Egypt’s Financial Regulatory Authority (FRA) approved, on Tuesday, a mandatory tender offer (MTO) from HeidelbergCement France to acquire the Suez Cement Group at EGP 7.50/share.
HeidelbergCement intends to acquire up to 59,791,124 shares, the equivalent of 32.878% of the issued capital of Suez Cement.
The FRA also approved a MTO submitted by Suez Cement, which is 55.08% owned by HeidelbergCement, to acquire 100% of its subsidiary Tourah Portland Cement at EGP 7.18/share.
The targeted shares are 100% complementary to HeidelbergCement’s stake in Tourah Portland.
The MTO period is expected to commence immediately, and is likely to remain open for four weeks, with the offer price implying an enterprise valuation of EGP 450/tonne ($29) for Suez Cement.
Naeem Research sees that a steep 80% discount will occur against replacement costs. The deal is also a clear reflection of the distressed state of Egypt’s cement industry, which is plagued by industry-wide oversupplies of as much as 45%. It added that most local producers, including SUCE and TORA, have been unable to break even for years.

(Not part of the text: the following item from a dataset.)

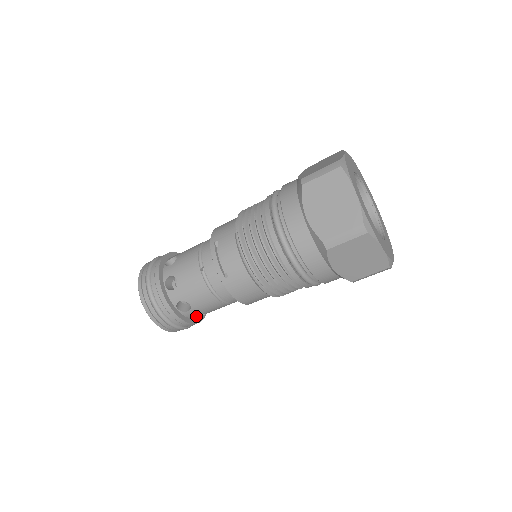
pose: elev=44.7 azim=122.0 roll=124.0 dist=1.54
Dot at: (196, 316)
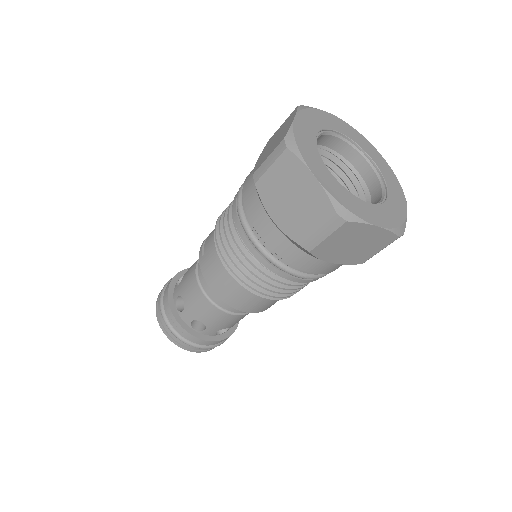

“Nevertheless, while our hope was that the offer price could have been a bit more generous to the minority shareholders of both Suez Cement and Tourah Portland, their bargaining power remains weak, given the uncertain earnings visibility represented by the underlying assets,” Naeem Research said.
Suez Cement is expected to operate at 50% of its capacity during 2020, and has been in talks to settle debts worth $125m during the year. As part of this, it is eyeing the sale of its Kuwaiti subsidiary, Al-Helal Cement.